Research output: Contribution to journalJournal article

Published

  • R. Wiles
  • J. Cameron
  • J. M. Behnke
  • Ian R. Hartley
  • F. S. Gilbert
  • P. K. McGregor
Journal publication date08/2000
JournalCanadian Journal of Zoology
Journal number8
Volume78
Number of pages11
Pages1397-1407
Original languageEnglish

Abstract

Changes in the distribution of the wing-feather mite Proctophyllodes stylifer (Buckholz 1869) on the flight feathers of blue tits (Parus caeruleus) were studied throughout the seasons and in relation to ambient air temperature at three combinations of study sites (Lancashire, West Midlands, and South Midlands). We tested the hypotheses that the distribution of mites is influenced in part by season and ambient air temperature. In the winter months mites clustered predominantly on the tertiary feathers, whereas in late spring, summer, and autumn, mite-infestation scores were higher on the proximal primary and secondary feathers. Three approaches were employed to determine whether this seasonal redistribution of mites arose as a response to changes in microclimate, probably ambient air temperature, rather than to season per se.
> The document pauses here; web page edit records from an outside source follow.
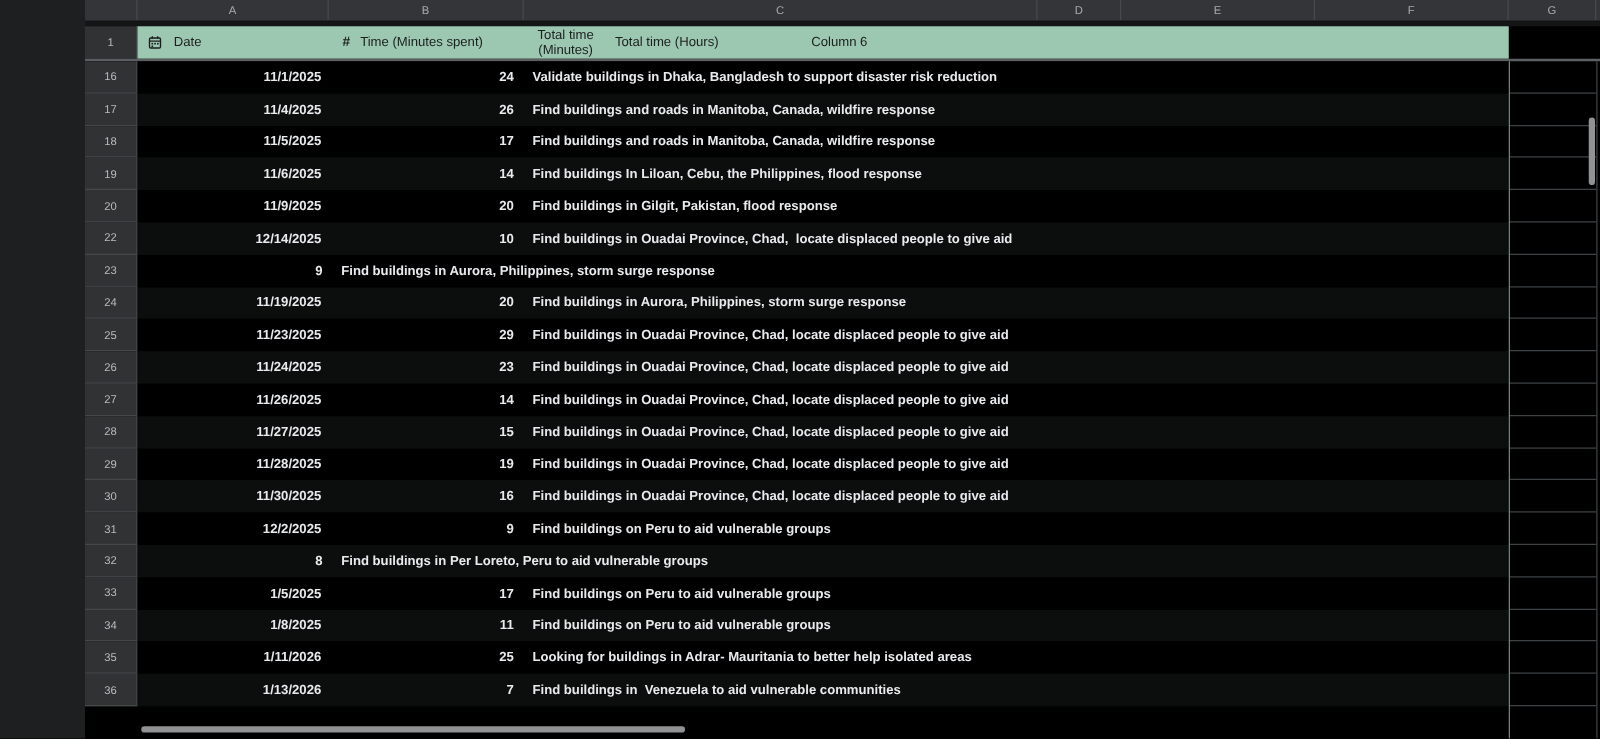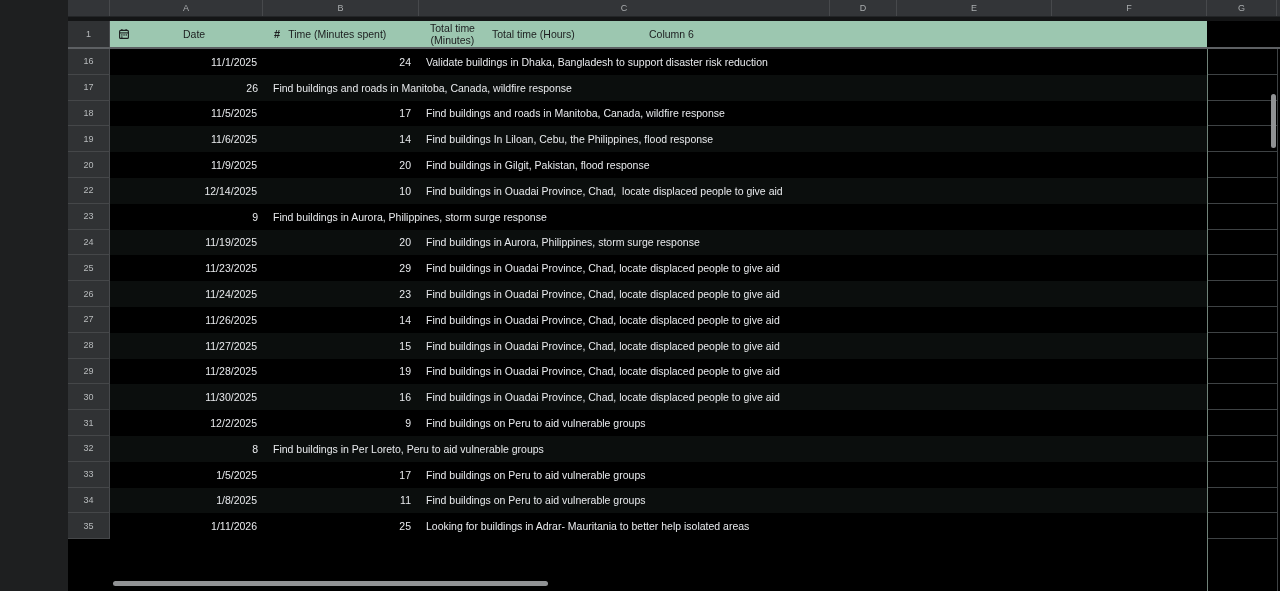"Date" .hcell.hA { gap: 44px -> none }
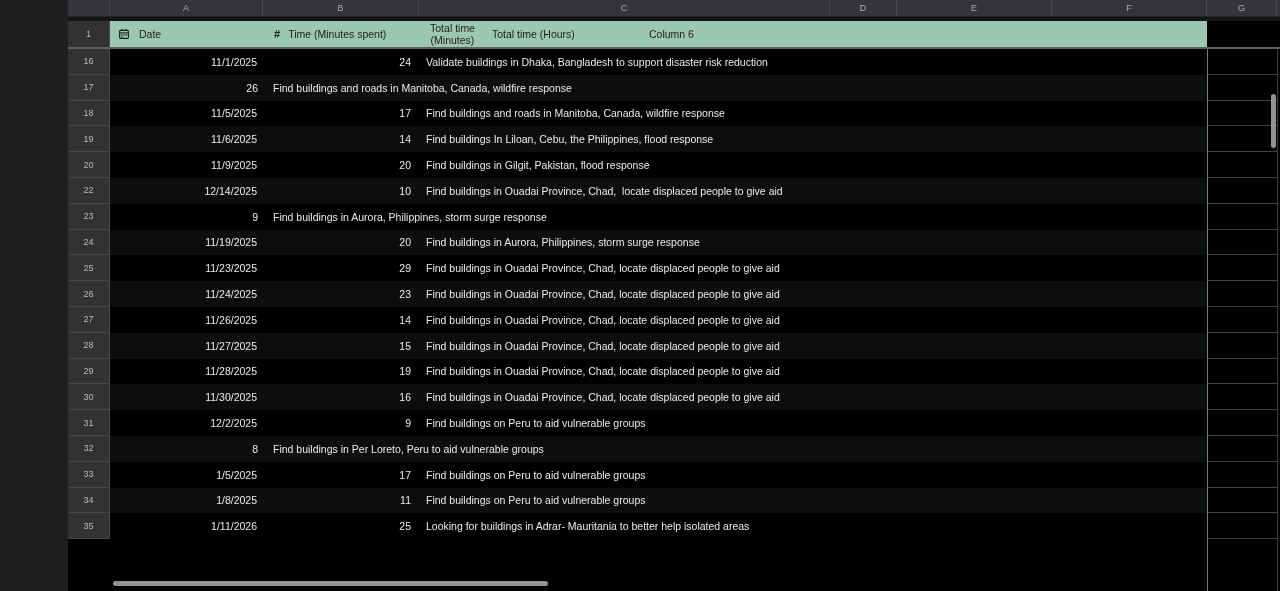"11/1/2025" .band { font-weight: none -> bold }
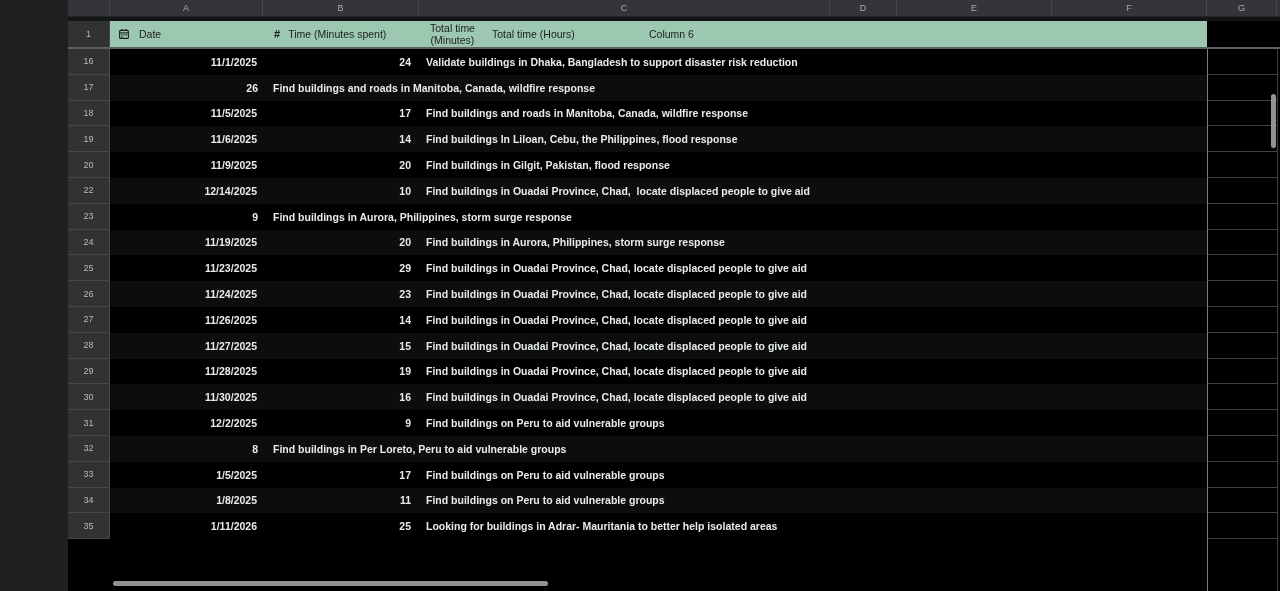"11/4/2025" div.cell { html: none -> <div>11/4/2025</div> }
Firstly, meteorological data for the Lancashire study sites, and our own monitoring of the precise air temperature at the time of handling and inspection at the West Midlands study sites, enabled us to establish a link between distribution pattern and ambient temperature. Secondly, limited observations on the distribution of mites on birds recaptured when ambient air temperatures differed by 5°C or more between first and second nettings, one temperature being below 10°C and the other above, supported the idea that the change in distribution was associated with air temperature. Finally, the results of a small experiment in which heavily infested birds caught on a day when air temperatures ranged from 9 to 11°C were taken indoors and temporarily subjected to a higher ambient air temperature (20 min) prior to re-inspection and release also confirmed that mite movement was associated with the temperature of their environment. We conclude that the seasonal changes in distribution were driven by microclimatic changes, in part by temperature.